AIM OF THE EXERCISE:
Render every text line in the data below as a numbered list, dropping any blank lines, and leave the pictures out of your answer.

GIVEN MATERIAL:
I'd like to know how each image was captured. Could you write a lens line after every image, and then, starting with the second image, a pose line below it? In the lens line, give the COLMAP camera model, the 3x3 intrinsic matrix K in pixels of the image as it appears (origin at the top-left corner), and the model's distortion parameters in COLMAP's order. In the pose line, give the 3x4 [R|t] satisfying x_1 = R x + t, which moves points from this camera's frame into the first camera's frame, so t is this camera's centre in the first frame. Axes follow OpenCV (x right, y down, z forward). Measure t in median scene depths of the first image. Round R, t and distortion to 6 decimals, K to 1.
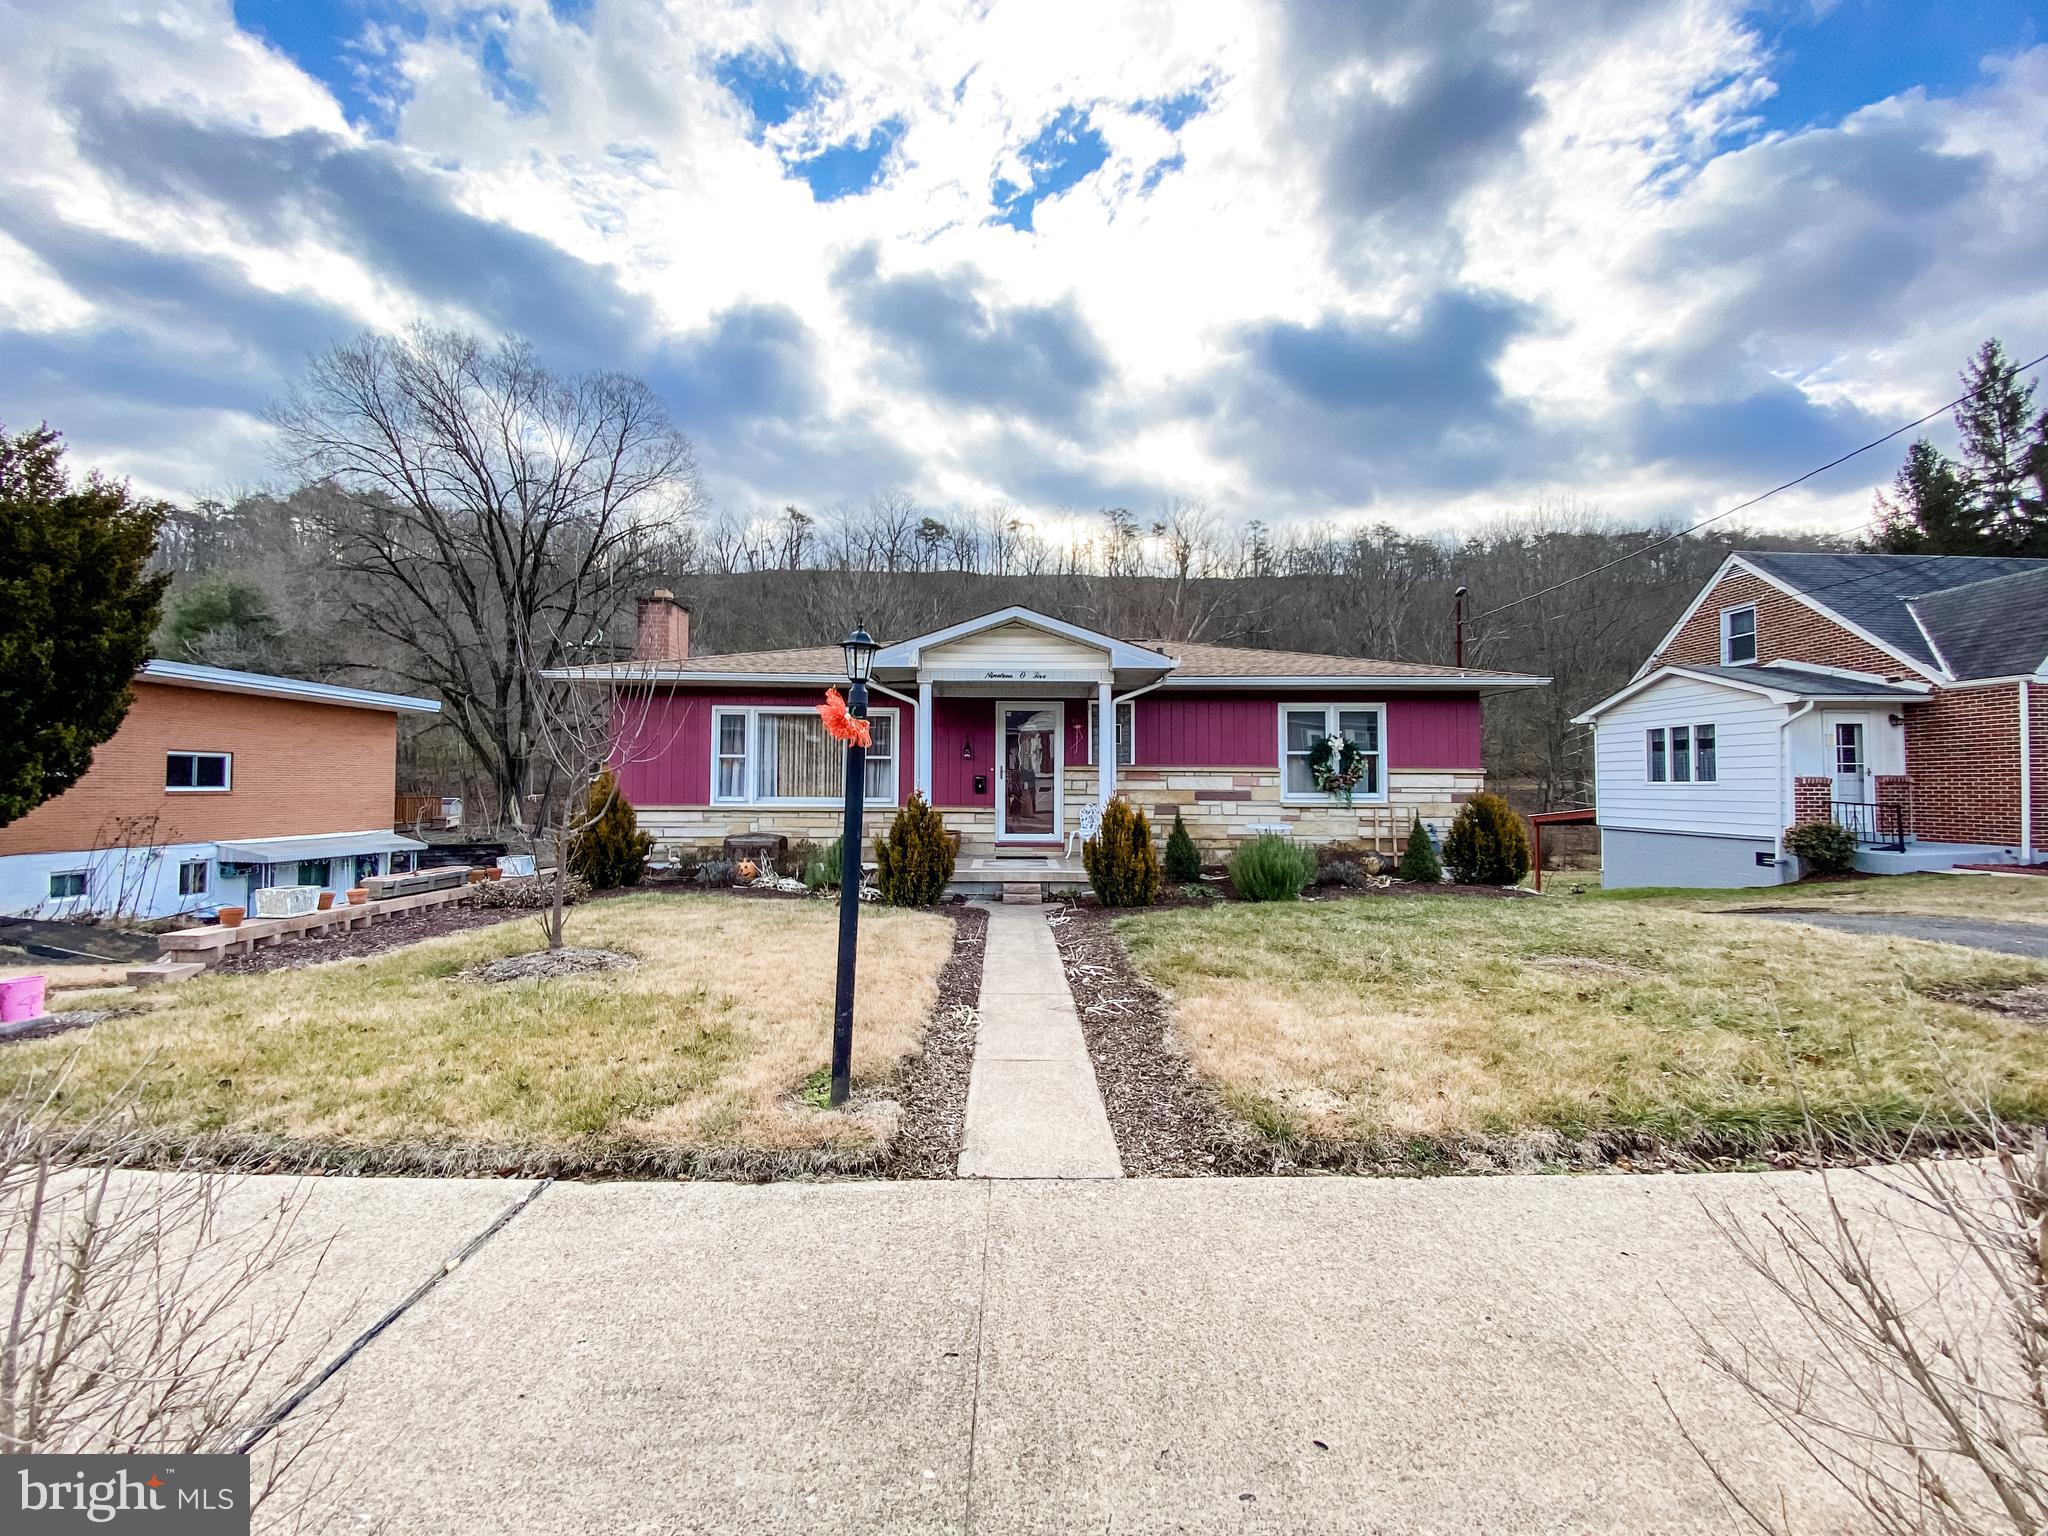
lens RADIAL K [[840.4, 0, 993.6], [0, 840.4, 740.3], [0, 0, 1]] dist [-0.001565, -0.002746]
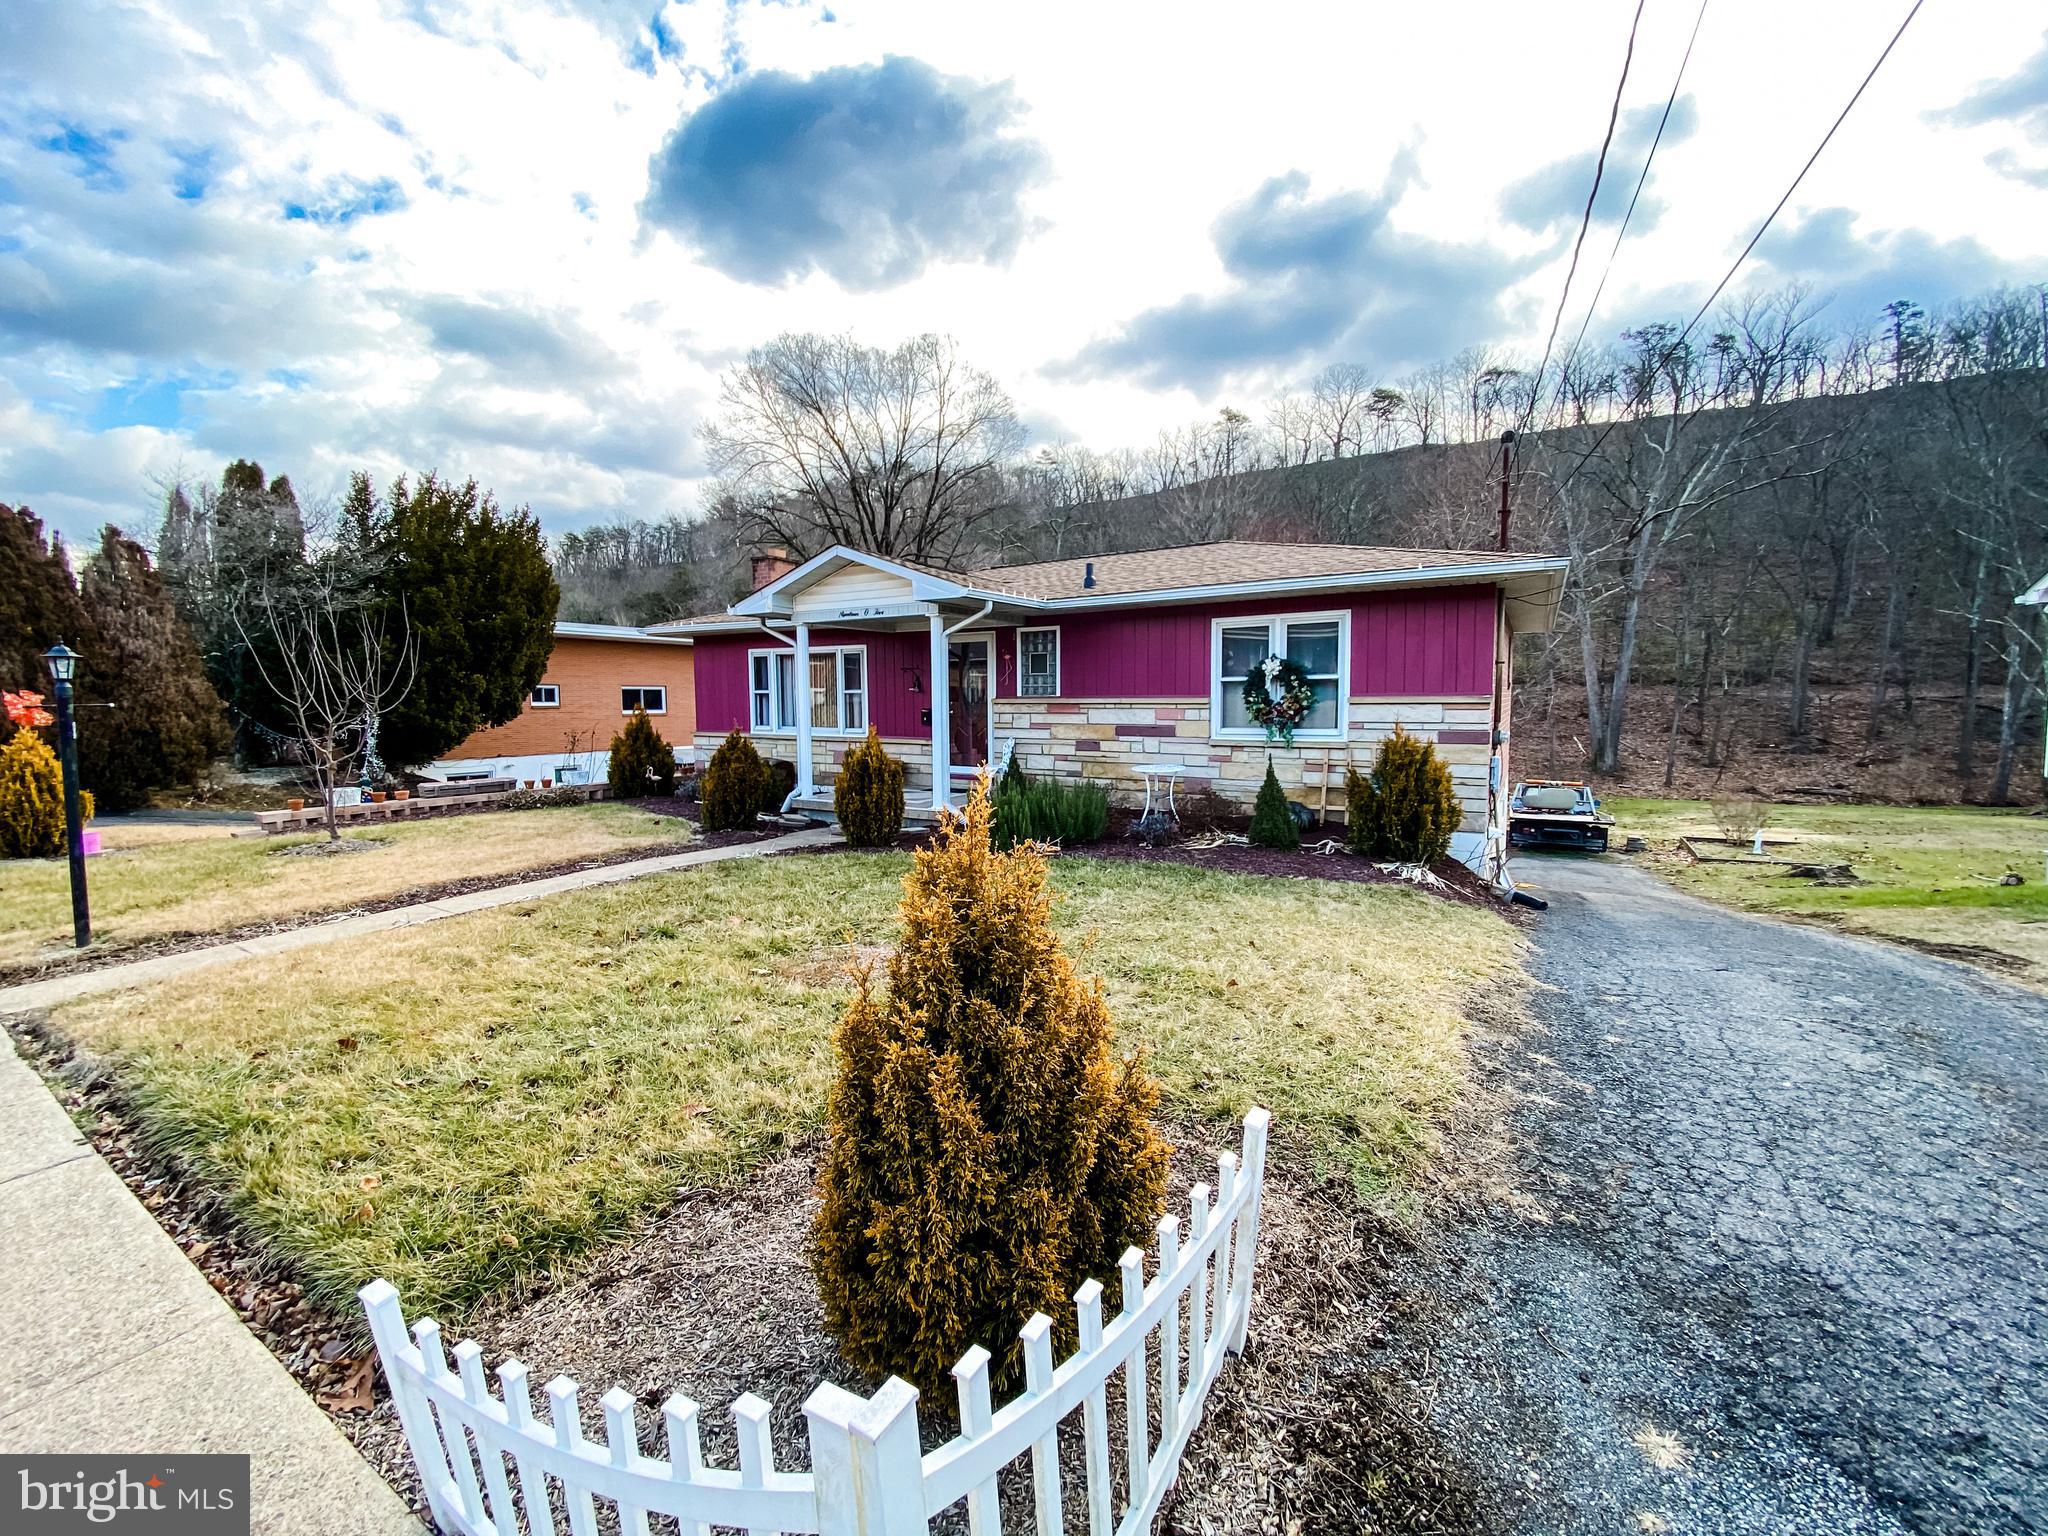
lens RADIAL K [[840.4, 0, 1011.2], [0, 840.4, 731.2], [0, 0, 1]] dist [-0.001565, -0.002746]
pose [[0.849761, 0.010972, -0.527053, 0.610493], [0.039905, 0.995576, 0.085065, -0.012295], [0.525655, -0.093317, 0.845564, 0.193284]]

RESPONSE:
1. I'd like to know how each image was captured. Could you write a lens line after every image, and then, starting with the second image, a pose line below it? In the lens line, give the COLMAP camera model, the 3x3 intrinsic matrix K in pixels of the image as it appears (origin at the top-left corner), and the model's distortion parameters in COLMAP's order. In the pose line, give the 3x4 [R|t] satisfying x_1 = R x + t, which moves points from this camera's frame into the first camera's frame, so t is this camera's centre in the first frame. Axes follow OpenCV (x right, y down, z forward). Measure t in median scene depths of the first image. Round R, t and distortion to 6 decimals, K to 1.
2. lens RADIAL K [[840.4, 0, 993.6], [0, 840.4, 740.3], [0, 0, 1]] dist [-0.001565, -0.002746]
3. lens RADIAL K [[840.4, 0, 1011.2], [0, 840.4, 731.2], [0, 0, 1]] dist [-0.001565, -0.002746]
4. pose [[0.849761, 0.010972, -0.527053, 0.610493], [0.039905, 0.995576, 0.085065, -0.012295], [0.525655, -0.093317, 0.845564, 0.193284]]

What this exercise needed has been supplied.